# I'm a lizardman.....get me out of my loosing streak



## Lizzardman Loz (Oct 26, 2009)

i have a great (or so i think army of lizards) they consist of:
2 units of cold one cavalry with full command
2 units of saurus warriors with spears
1 unit with close hand weapons
3 terradon riders
1 tiq'tak'to
2 units of temple guard 
(my baby) Chakax
slann mage 
skink priest
2 stegadons (1 with blowpipes + 1 with bow and priest)
and 36 skinks 
my 3 mates collect empire, dawrves, high elves, and the new skaven
and i realy need help to build up an army list for round about 2000 points that will hopefuly combat all 3 at once but if not an army list for each enemy would be amazing thank you all who contribute i appreciate it :victory:


----------



## Lizzardman Loz (Oct 26, 2009)

**

Just tactics will d0 aswell:mrgreen:


----------



## Sword Slasher (Mar 9, 2008)

I think that you should exchange a unit of temple guard for another unit of saurus. They cost roughly the same and it frees up another special choice.
Also (this may be nitpicking) i've been told that your stegadon can have either the priest or the bow and not both. 

Hope this helps


----------



## Lizzardman Loz (Oct 26, 2009)

ye but i didnt know this until i had put them down


----------



## Dillis (Sep 22, 2009)

I disagree in not taking Templeguards.

They act as a very nice protection to the Slann.
they can get a 2+ armour save in CC. Stubborn and may re-roll failed breaktest if Slann is upgraded to BsB. That unit will never run away.


----------



## Crude (Mar 15, 2009)

that list doesnt look bad..

according to an old white dwarf, all the poisoned attacks you can throw are the perfect remedy to a blood thirster. 

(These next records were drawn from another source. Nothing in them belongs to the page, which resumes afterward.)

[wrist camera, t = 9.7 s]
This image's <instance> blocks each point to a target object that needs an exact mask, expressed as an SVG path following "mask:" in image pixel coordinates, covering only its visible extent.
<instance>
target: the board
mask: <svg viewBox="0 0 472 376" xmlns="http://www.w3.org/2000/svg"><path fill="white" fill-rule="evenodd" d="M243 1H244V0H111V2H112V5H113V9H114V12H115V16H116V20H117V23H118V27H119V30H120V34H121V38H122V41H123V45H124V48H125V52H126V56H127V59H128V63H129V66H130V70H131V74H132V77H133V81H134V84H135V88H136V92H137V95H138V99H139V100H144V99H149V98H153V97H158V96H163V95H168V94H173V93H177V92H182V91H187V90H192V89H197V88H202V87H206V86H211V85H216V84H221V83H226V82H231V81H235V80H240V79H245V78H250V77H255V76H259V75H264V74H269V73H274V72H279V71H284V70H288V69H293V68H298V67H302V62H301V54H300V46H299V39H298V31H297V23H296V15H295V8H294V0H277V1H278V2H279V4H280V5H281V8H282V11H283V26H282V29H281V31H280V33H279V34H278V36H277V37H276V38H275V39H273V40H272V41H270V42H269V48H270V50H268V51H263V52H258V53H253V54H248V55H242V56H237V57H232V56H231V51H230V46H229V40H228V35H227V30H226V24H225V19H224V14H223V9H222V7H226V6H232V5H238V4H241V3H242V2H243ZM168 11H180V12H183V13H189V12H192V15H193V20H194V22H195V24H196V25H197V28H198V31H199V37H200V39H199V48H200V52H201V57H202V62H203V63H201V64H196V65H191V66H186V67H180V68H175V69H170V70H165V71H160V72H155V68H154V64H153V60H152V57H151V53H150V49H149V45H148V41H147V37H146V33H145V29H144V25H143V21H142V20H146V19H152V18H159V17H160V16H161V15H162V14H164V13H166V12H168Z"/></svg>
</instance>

anyway.. i always worry about the cost of the slann, be sure that hes paying for himself. if he isnt then give him the boot. the cold one cavalry are really powerful, but like any cavalry, they need to pointed in the right direction. if they end up in the wrong place, thats alot of points down the sink.

again i dont think theres a problem with the list, but you should think about what it is specifically in your opponents armies that gives you problems and consider what you use in your army, how effectively you use it, etc...


----------



## Dillis (Sep 22, 2009)

Well the list my brother usually runs with, and have great succes so far sounds like.

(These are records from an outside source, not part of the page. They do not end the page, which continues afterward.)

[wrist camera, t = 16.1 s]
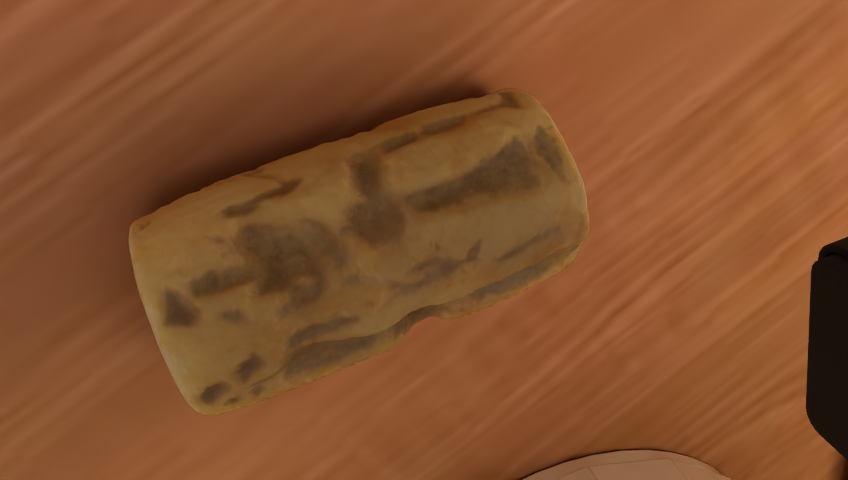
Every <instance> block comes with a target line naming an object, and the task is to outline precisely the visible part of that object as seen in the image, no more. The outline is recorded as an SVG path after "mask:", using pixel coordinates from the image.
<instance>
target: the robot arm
mask: <svg viewBox="0 0 848 480" xmlns="http://www.w3.org/2000/svg"><path fill="white" fill-rule="evenodd" d="M806 411H807V415H808V418H809V420H810V422H811V424H812V425H813V427H814V428H815V430H816V431H817V432H818V433H819V434H820V435H821V436H822V437H823V438H824V439H825V440H826V441H827V442H828V443H829V444H830V445H831V446H833V447H834V448H835V449H836V450H837V451H838V452H839V453H840V454H841V455H842V456H843V457H844V458H846V459H847V460H848V237H846V238H843V239H841V240H838V241H836V242H833V243H831V244H828V245H826V246H824V247H823V248H822V249H821V251H820V252H819V257H818V261H816V262H815V263H814V264H813V266H812V270H811V292H810V317H809V343H808V368H807V394H806Z"/></svg>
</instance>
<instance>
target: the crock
mask: <svg viewBox="0 0 848 480" xmlns="http://www.w3.org/2000/svg"><path fill="white" fill-rule="evenodd" d="M522 480H732V479H730V478H728V477H726V476H724V475H723V474H722V473H720V472H719V471H717V470H716V469H714V468H713V467H712V466H710V465H708V464H705V463H703V462H701V461H699V460H696V459H694V458H692V457H688V456H684V455H680V454H676V453H672V452H665V451H655V450H625V451H615V452H609V453H602V454H596V455H591V456H587V457H583V458H579V459H576V460H572V461H568V462H564V463H562V464H559V465H556V466H553V467H551V468H548V469H545V470H543V471H540V472H537V473H535V474H533V475H531V476H528V477H526V478H524V479H522Z"/></svg>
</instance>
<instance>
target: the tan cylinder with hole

- Slann Mage Priest (dont know the items he use)

- Skink Priest mounted on Engine of the Gods

- Saurus Scar Veteran

- 11 Saurus warriors with spears (with the Scar Veteran)

- 12 Saurus warriors

- 2 units of skink skirmishers (your opponent will fear for his big monsters)

- 2 Units of rank and file skink (dunno their name), with Kroxigors. This unit is mostly for the fun of it though

- 16 Templeguards guarding the Slann

- 3 Terradon riders

- 1 or 2 Salamanders

Dunno how competetive this list is, where you play, but it works fine for my bro. He usually have his army really close, so that the Slann gived his Ld to basically every unit in the army.


----------



## Nipolian (Nov 4, 2009)

Alot of stuff may be spelled wrong I dont pay the lizzerdmen but I play a friend that uses this stratige and he has never been beaten in his life with the Lizzerdmen 

Start with a screen of skinks to protect your more costly units 10-20 should be good they will also do a good amount of damage aswell (they have multi-shot use it)
Then put in saurus (in a 2000pt battle at least 4) *Allways Full Comand*
Then put in a unit of a unit of 3 Kruksagors With some skinks if you have the pt
Put a engen of the gods in they are amasing 
Also if you have the points put in unit of tempil gard 
If you have even more point left over or feal like it put in a salimander 
Keep all of the units in a close block formation to make best use of the Skink screan and the engin of the gods


----------



## Lizzardman Loz (Oct 26, 2009)

thanks for all the help guys my army is now fully loaded ;D


----------



## Durzod (Nov 24, 2009)

A unit I've gotten a lot of good us out of is a unit of 11 skinks with a musician and a Kroxigor. With the Krox taking up 4 spaces, you have a nice cheap (116 pts) unit with +3 combat res for ranks and causes fear as long as the Krox lives. I use 2 such units, one on each flank of the army.They have the speed to move in and support the center if necessary, and can handle most anything the enemy usually runs down their flanks. I throw in the musucian as a tiebreaker and the +1 LD if I need to rally. Plus the Krox has LD 7 as opposed to the skinks' 5.+


----------